Recorded data:
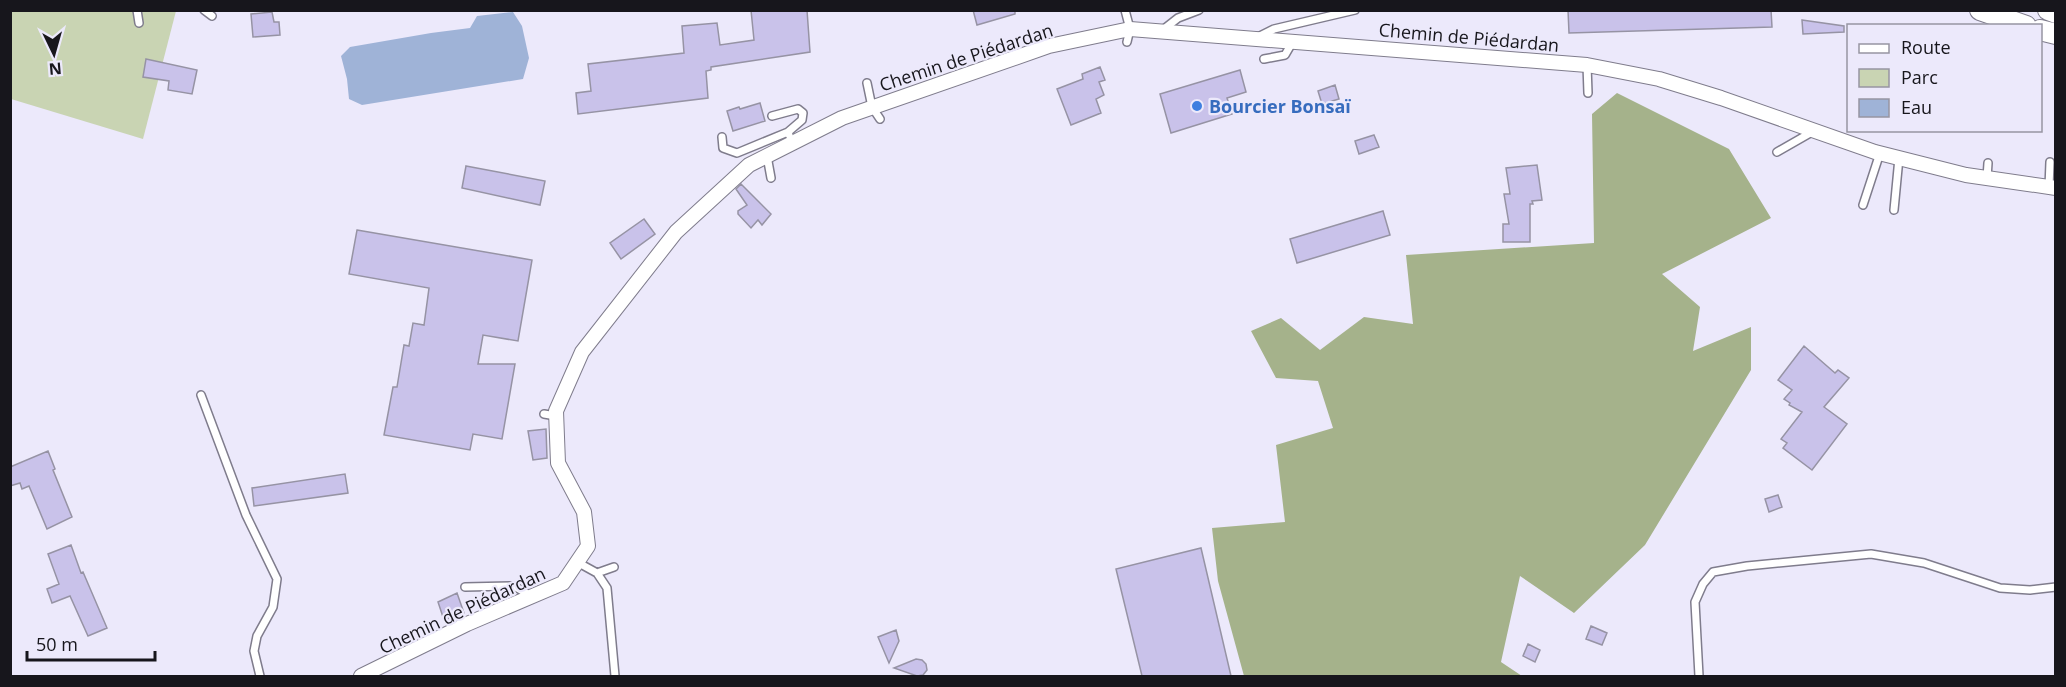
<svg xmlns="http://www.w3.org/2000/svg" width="2066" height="687" font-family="'Open Sans',sans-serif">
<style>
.green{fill:#c9d4b3}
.forest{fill:#a5b28b}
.water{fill:#9fb3d7}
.building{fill:#c9c2ea;stroke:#9693a4;stroke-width:1.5}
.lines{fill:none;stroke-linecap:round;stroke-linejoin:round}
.lane-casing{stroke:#7f7c8c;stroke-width:10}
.street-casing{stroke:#7f7c8c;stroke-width:16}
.secondary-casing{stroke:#7f7c8c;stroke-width:22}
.lane{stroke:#fff;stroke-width:7}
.street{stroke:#fff;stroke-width:14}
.secondary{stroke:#fff;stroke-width:20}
.shop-dot{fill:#3f7fe0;stroke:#ece9fb;stroke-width:2}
.labels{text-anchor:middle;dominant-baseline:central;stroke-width:4.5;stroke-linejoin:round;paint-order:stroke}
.street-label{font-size:18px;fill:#17161c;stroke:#ece9fb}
.shop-label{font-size:18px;font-weight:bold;fill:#366cbe;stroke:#ece9fb;text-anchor:start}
</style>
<rect width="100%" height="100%" fill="#ece9fb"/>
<!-- green -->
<path class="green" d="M10 11H176L143 139 11 99Z"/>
<!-- forest -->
<path class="forest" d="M1617 93 1729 149 1771 218 1662 274 1700 307 1693 351 1751 327V370L1645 545 1574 613 1520 576 1501 662 1522 676H1244L1218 581 1212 528 1285 522 1276 445 1333 428 1318 381 1276 378 1251 331 1281 318 1320 350 1364 317 1413 324 1406 255 1594 243 1592 114Z"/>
<!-- water -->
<path class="water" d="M513 12 522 26 529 58 523 79 362 105 349 99 347 79 341 56 350 47 431 33 470 28 477 16Z"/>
<!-- building -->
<path class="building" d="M751 10H807L810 52 711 67V70L706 71 708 98 578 114 576 93 591 91 588 64 684 53 682 26 717 23 720 45 754 40Z
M973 10H1015V14L977 25Z
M1568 10H1771L1772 27 1569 33Z
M272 12 274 22H279L280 35 253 37 251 14Z
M1802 20 1844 26V32L1803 34Z
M146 59 197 70 192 94 168 90 169 81 143 77Z
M1100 67 1105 80 1099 82 1104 95 1096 99 1101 113 1071 125 1057 89 1083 79 1082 74Z
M1240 70 1246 92 1227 98 1232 114 1171 133 1160 94Z
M1335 85 1339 99 1322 104 1318 91Z
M760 103 765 121 733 131 727 111 739 107 740 109Z
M1374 135 1379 147 1359 154 1355 141Z
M1537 165 1542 200 1532 201 1533 204H1530V242H1503V224H1509L1504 194H1510L1506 168Z
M466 166 545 181 540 205 462 188Z
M741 184 771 214 762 225 758 220 751 228 738 214V211L747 205 736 189Z
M1383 211 1390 235 1297 263 1290 239Z
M644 219 655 234 621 259 610 243Z
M357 230 532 260 518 341 483 335 478 364H515L502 439 473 434 470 450 384 435 393 387H397L404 345 409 346 413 323 424 325 429 288 349 274Z
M1804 346 1835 373 1838 370 1849 378 1824 407 1847 424 1812 470 1783 448 1787 443 1781 439 1802 412 1789 405 1790 403 1784 399 1792 390 1778 380Z
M546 429 547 458 533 460 528 431Z
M48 451 55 469 53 470 72 517 47 529 29 486 22 489 20 483 10 486V467Z
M345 474 348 493 254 506 252 488Z
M1778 495 1782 507 1769 512 1765 499Z
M71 545 81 573 83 572 107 628 88 636 70 596 52 603 47 589 59 584 48 554Z
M1201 548 1231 676H1142L1116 569Z
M457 593 464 613 444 620 438 602Z
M1591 626 1607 633 1602 645 1586 639Z
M896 630 899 641 889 663 878 637Z
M1528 644 1540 650 1535 662 1523 656Z
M916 659 922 660 926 664 927 670 923 675 917 676 894 668Z"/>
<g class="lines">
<!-- lane casing -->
<g class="lane-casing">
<path id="lane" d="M137 10 139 23
M204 10 212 16
M1125 10 1130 29 1127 42
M1164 29 1178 18 1199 10
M1258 37 1274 29 1355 10
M1264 59 1285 55 1292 43
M1587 65 1588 93
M867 83 872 107 880 119
M772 116 798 109 803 113 802 120 788 132 789 135
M722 137 723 148 737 153 788 132
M1777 152 1812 132
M767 156 771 178
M1987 178 1988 163
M2049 187 2050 162
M1863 205 1880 153
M1894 210 1899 158
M201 395 246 515 277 579 273 607 257 636 254 651 260 676
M544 414 556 416
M577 562 597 573 607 588 615 676
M597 573 614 567
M465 587 514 586 531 596
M1699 676 1695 602 1703 584 1713 572 1747 566 1871 554 1924 563 2000 588 2030 590 2056 587"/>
</g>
<!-- street casing -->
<g class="street-casing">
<path id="street" d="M361 676 467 624 563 583 588 546 584 512 558 463 556 411 582 352 676 232 749 165 842 118 1049 46 1130 29 1587 65 1659 79 1721 98 1875 152 1966 175 2056 188"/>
</g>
<!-- secondary casing -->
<g class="secondary-casing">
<path id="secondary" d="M1980 10 2026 26
M2048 10 2056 13
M2040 30 2056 34"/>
</g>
<!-- lane -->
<use href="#lane" class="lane"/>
<!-- street -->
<use href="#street" class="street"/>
<!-- secondary -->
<use href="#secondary" class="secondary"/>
</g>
<!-- markers -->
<circle class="shop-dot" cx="1197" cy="106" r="6"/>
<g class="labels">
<!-- street labels -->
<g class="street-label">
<text transform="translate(1469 37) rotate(5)">Chemin de Piédardan</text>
<text transform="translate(966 57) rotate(-18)">Chemin de Piédardan</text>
<text transform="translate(462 610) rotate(-25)">Chemin de Piédardan</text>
</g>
<!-- shop labels -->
<g class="shop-label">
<text x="1209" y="106">Bourcier Bonsaï</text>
</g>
</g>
<!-- border -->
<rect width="2066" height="687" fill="none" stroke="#17161c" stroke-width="24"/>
<!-- legend -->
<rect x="1847" y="24" width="195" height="108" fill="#ece9fb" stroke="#9795a2" stroke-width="1.5"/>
<rect x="1859" y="44" width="30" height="9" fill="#ffffff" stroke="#9795a2" stroke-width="1.5"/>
<text x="1901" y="54" font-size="18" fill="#17161c">Route</text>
<rect x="1859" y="69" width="30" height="18" fill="#c9d4b3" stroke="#9795a2" stroke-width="1.5"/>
<text x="1901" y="84" font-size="18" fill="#17161c">Parc</text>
<rect x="1859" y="99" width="30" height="18" fill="#9fb3d7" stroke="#9795a2" stroke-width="1.5"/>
<text x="1901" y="114" font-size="18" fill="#17161c">Eau</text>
<!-- north arrow -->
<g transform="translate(54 54) rotate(175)" stroke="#ece9fb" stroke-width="4.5" paint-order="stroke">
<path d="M0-4.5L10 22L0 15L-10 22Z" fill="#17161c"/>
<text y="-9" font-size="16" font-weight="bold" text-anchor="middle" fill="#17161c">N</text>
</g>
<!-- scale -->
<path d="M27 651v9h128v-9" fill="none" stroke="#17161c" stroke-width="3"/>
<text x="36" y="651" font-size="18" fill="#17161c" stroke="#ece9fb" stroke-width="4.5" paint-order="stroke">50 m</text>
</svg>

Assignment ▸
Quote the data above in full and without alteration; skip the pictures.

Exercise solution ▸
<svg xmlns="http://www.w3.org/2000/svg" width="2066" height="687" font-family="'Open Sans',sans-serif">
<style>
.green{fill:#c9d4b3}
.forest{fill:#a5b28b}
.water{fill:#9fb3d7}
.building{fill:#c9c2ea;stroke:#9693a4;stroke-width:1.5}
.lines{fill:none;stroke-linecap:round;stroke-linejoin:round}
.lane-casing{stroke:#7f7c8c;stroke-width:10}
.street-casing{stroke:#7f7c8c;stroke-width:16}
.secondary-casing{stroke:#7f7c8c;stroke-width:22}
.lane{stroke:#fff;stroke-width:7}
.street{stroke:#fff;stroke-width:14}
.secondary{stroke:#fff;stroke-width:20}
.shop-dot{fill:#3f7fe0;stroke:#ece9fb;stroke-width:2}
.labels{text-anchor:middle;dominant-baseline:central;stroke-width:4.5;stroke-linejoin:round;paint-order:stroke}
.street-label{font-size:18px;fill:#17161c;stroke:#ece9fb}
.shop-label{font-size:18px;font-weight:bold;fill:#366cbe;stroke:#ece9fb;text-anchor:start}
</style>
<rect width="100%" height="100%" fill="#ece9fb"/>
<!-- green -->
<path class="green" d="M10 11H176L143 139 11 99Z"/>
<!-- forest -->
<path class="forest" d="M1617 93 1729 149 1771 218 1662 274 1700 307 1693 351 1751 327V370L1645 545 1574 613 1520 576 1501 662 1522 676H1244L1218 581 1212 528 1285 522 1276 445 1333 428 1318 381 1276 378 1251 331 1281 318 1320 350 1364 317 1413 324 1406 255 1594 243 1592 114Z"/>
<!-- water -->
<path class="water" d="M513 12 522 26 529 58 523 79 362 105 349 99 347 79 341 56 350 47 431 33 470 28 477 16Z"/>
<!-- building -->
<path class="building" d="M751 10H807L810 52 711 67V70L706 71 708 98 578 114 576 93 591 91 588 64 684 53 682 26 717 23 720 45 754 40Z
M973 10H1015V14L977 25Z
M1568 10H1771L1772 27 1569 33Z
M272 12 274 22H279L280 35 253 37 251 14Z
M1802 20 1844 26V32L1803 34Z
M146 59 197 70 192 94 168 90 169 81 143 77Z
M1100 67 1105 80 1099 82 1104 95 1096 99 1101 113 1071 125 1057 89 1083 79 1082 74Z
M1240 70 1246 92 1227 98 1232 114 1171 133 1160 94Z
M1335 85 1339 99 1322 104 1318 91Z
M760 103 765 121 733 131 727 111 739 107 740 109Z
M1374 135 1379 147 1359 154 1355 141Z
M1537 165 1542 200 1532 201 1533 204H1530V242H1503V224H1509L1504 194H1510L1506 168Z
M466 166 545 181 540 205 462 188Z
M741 184 771 214 762 225 758 220 751 228 738 214V211L747 205 736 189Z
M1383 211 1390 235 1297 263 1290 239Z
M644 219 655 234 621 259 610 243Z
M357 230 532 260 518 341 483 335 478 364H515L502 439 473 434 470 450 384 435 393 387H397L404 345 409 346 413 323 424 325 429 288 349 274Z
M1804 346 1835 373 1838 370 1849 378 1824 407 1847 424 1812 470 1783 448 1787 443 1781 439 1802 412 1789 405 1790 403 1784 399 1792 390 1778 380Z
M546 429 547 458 533 460 528 431Z
M48 451 55 469 53 470 72 517 47 529 29 486 22 489 20 483 10 486V467Z
M345 474 348 493 254 506 252 488Z
M1778 495 1782 507 1769 512 1765 499Z
M71 545 81 573 83 572 107 628 88 636 70 596 52 603 47 589 59 584 48 554Z
M1201 548 1231 676H1142L1116 569Z
M457 593 464 613 444 620 438 602Z
M1591 626 1607 633 1602 645 1586 639Z
M896 630 899 641 889 663 878 637Z
M1528 644 1540 650 1535 662 1523 656Z
M916 659 922 660 926 664 927 670 923 675 917 676 894 668Z"/>
<g class="lines">
<!-- lane casing -->
<g class="lane-casing">
<path id="lane" d="M137 10 139 23
M204 10 212 16
M1125 10 1130 29 1127 42
M1164 29 1178 18 1199 10
M1258 37 1274 29 1355 10
M1264 59 1285 55 1292 43
M1587 65 1588 93
M867 83 872 107 880 119
M772 116 798 109 803 113 802 120 788 132 789 135
M722 137 723 148 737 153 788 132
M1777 152 1812 132
M767 156 771 178
M1987 178 1988 163
M2049 187 2050 162
M1863 205 1880 153
M1894 210 1899 158
M201 395 246 515 277 579 273 607 257 636 254 651 260 676
M544 414 556 416
M577 562 597 573 607 588 615 676
M597 573 614 567
M465 587 514 586 531 596
M1699 676 1695 602 1703 584 1713 572 1747 566 1871 554 1924 563 2000 588 2030 590 2056 587"/>
</g>
<!-- street casing -->
<g class="street-casing">
<path id="street" d="M361 676 467 624 563 583 588 546 584 512 558 463 556 411 582 352 676 232 749 165 842 118 1049 46 1130 29 1587 65 1659 79 1721 98 1875 152 1966 175 2056 188"/>
</g>
<!-- secondary casing -->
<g class="secondary-casing">
<path id="secondary" d="M1980 10 2026 26
M2048 10 2056 13
M2040 30 2056 34"/>
</g>
<!-- lane -->
<use href="#lane" class="lane"/>
<!-- street -->
<use href="#street" class="street"/>
<!-- secondary -->
<use href="#secondary" class="secondary"/>
</g>
<!-- markers -->
<circle class="shop-dot" cx="1197" cy="106" r="6"/>
<g class="labels">
<!-- street labels -->
<g class="street-label">
<text transform="translate(1469 37) rotate(5)">Chemin de Piédardan</text>
<text transform="translate(966 57) rotate(-18)">Chemin de Piédardan</text>
<text transform="translate(462 610) rotate(-25)">Chemin de Piédardan</text>
</g>
<!-- shop labels -->
<g class="shop-label">
<text x="1209" y="106">Bourcier Bonsaï</text>
</g>
</g>
<!-- border -->
<rect width="2066" height="687" fill="none" stroke="#17161c" stroke-width="24"/>
<!-- legend -->
<rect x="1847" y="24" width="195" height="108" fill="#ece9fb" stroke="#9795a2" stroke-width="1.5"/>
<rect x="1859" y="44" width="30" height="9" fill="#ffffff" stroke="#9795a2" stroke-width="1.5"/>
<text x="1901" y="54" font-size="18" fill="#17161c">Route</text>
<rect x="1859" y="69" width="30" height="18" fill="#c9d4b3" stroke="#9795a2" stroke-width="1.5"/>
<text x="1901" y="84" font-size="18" fill="#17161c">Parc</text>
<rect x="1859" y="99" width="30" height="18" fill="#9fb3d7" stroke="#9795a2" stroke-width="1.5"/>
<text x="1901" y="114" font-size="18" fill="#17161c">Eau</text>
<!-- north arrow -->
<g transform="translate(54 54) rotate(175)" stroke="#ece9fb" stroke-width="4.5" paint-order="stroke">
<path d="M0-4.5L10 22L0 15L-10 22Z" fill="#17161c"/>
<text y="-9" font-size="16" font-weight="bold" text-anchor="middle" fill="#17161c">N</text>
</g>
<!-- scale -->
<path d="M27 651v9h128v-9" fill="none" stroke="#17161c" stroke-width="3"/>
<text x="36" y="651" font-size="18" fill="#17161c" stroke="#ece9fb" stroke-width="4.5" paint-order="stroke">50 m</text>
</svg>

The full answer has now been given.